City wins early victory in lawsuit alleging landlord discriminated against veteran and his support dog
A judge has denied the landlords’ request for documents such as journal entries, drug tests and disability records relating to a housing discrimination lawsuit.
The lawsuit, brought against the landlords by the City of Lawrence, involves a man the city claims requires an emotional-support dog. In a ruling this week, the judge upheld the city’s objection to producing more than a dozen documents relating to the man, Christopher Evans, who is also identified in the lawsuit as a veteran with a mental disability.
The attorney representing the city in the suit, David Brown, alleges that the point of the city’s case is that when Evans presented the landlord with a letter from his therapist regarding the dog, his application was not accepted.
“The judge’s ruling limits the case to the points we wanted to make,” Brown said. “The question is, in that two-minute conversation, did the landlord discriminate against Mr. Evans?”
The decision, made by Douglas County District Judge B. Kay Huff, states that the documents aren’t relevant to the case.
“…It does not matter at this point whether Christopher Evans can produce documentation proving his disability, need for accommodation, and a pristine background suitable for tenancy,” Huff wrote. “What matters is that he presented documentation to defendants indicating his documented need of a support animal and was denied a lease.”
The attorney representing the landlords has claimed that Evans would have posed a threat to other tenants and questioned his status as a disabled veteran.
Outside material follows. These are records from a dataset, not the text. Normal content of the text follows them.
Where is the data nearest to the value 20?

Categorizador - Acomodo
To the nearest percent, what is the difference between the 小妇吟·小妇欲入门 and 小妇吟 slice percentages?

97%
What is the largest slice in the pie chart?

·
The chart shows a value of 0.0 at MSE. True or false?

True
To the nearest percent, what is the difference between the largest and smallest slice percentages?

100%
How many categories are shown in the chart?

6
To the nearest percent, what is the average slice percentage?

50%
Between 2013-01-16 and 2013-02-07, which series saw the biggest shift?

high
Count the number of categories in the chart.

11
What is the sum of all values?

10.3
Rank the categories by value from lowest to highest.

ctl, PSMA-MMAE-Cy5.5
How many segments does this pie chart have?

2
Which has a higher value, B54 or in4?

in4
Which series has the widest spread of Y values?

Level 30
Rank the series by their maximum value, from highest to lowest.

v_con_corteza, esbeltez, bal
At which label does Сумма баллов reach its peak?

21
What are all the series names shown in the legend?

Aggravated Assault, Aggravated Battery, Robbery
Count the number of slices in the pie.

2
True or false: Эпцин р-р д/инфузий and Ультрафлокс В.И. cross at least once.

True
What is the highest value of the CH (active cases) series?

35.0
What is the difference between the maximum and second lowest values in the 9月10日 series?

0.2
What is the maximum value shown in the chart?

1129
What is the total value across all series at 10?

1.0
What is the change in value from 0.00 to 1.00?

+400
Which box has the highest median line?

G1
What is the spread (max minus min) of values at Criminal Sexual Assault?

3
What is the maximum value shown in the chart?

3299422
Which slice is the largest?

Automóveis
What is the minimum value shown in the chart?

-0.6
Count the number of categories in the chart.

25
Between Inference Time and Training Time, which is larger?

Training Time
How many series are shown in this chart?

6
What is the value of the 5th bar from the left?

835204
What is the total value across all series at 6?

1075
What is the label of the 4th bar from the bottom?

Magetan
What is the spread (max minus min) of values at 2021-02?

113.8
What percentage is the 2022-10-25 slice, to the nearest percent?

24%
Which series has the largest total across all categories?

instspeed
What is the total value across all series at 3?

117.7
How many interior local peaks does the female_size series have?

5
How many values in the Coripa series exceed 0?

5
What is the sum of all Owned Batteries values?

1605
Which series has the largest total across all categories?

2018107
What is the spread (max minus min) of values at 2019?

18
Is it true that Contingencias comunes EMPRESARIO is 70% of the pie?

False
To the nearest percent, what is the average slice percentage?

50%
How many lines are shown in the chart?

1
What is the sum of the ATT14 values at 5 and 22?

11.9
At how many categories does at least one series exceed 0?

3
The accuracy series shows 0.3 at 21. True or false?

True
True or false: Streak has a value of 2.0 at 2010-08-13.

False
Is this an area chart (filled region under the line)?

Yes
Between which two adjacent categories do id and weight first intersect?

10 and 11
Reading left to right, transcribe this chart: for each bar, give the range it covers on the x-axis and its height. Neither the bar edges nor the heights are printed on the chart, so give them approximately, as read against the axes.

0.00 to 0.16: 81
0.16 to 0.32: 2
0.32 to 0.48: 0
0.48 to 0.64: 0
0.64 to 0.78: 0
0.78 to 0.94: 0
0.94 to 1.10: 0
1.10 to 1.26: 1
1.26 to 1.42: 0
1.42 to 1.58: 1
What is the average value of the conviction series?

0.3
Also among the documents requested by the defendants were any psychiatric records, criminal records, substance abuse treatment documents and applications for governmental benefits. The defendants’ attorney did not immediately return a call from the Journal-World Friday afternoon.
The city filed the lawsuit last year claiming that the landlords, Lyndon and Kathi Mullis, of Baldwin City, discriminated against Evans due to his disability and his use of an emotional-support dog. At issue is whether the landlords violated a local ordinance and federal fair housing law when they allegedly turned Evans away based on their pet policy for Ashbury Townhomes, 925 E. 14th St.
The original lawsuit was filed Nov. 8 in Douglas County District Court by the City of Lawrence Human Relations Commission, and is seeking damages of more than $75,000, as well as reimbursement of court costs and attorney fees. The subsequent counterclaim filed by the landlords claims an abuse of process by the city and seeks $50,000 of damages, as well as reimbursement of other costs and attorney fees.
The city’s nine-member Human Relations Commission has the ability to investigate, rule upon and resolve discrimination complaints, and the lawsuit states that conciliation efforts to resolve Evans’ dispute were attempted but failed.
The trial in the lawsuit is scheduled for 9 a.m. Dec. 13 in Douglas County District Court.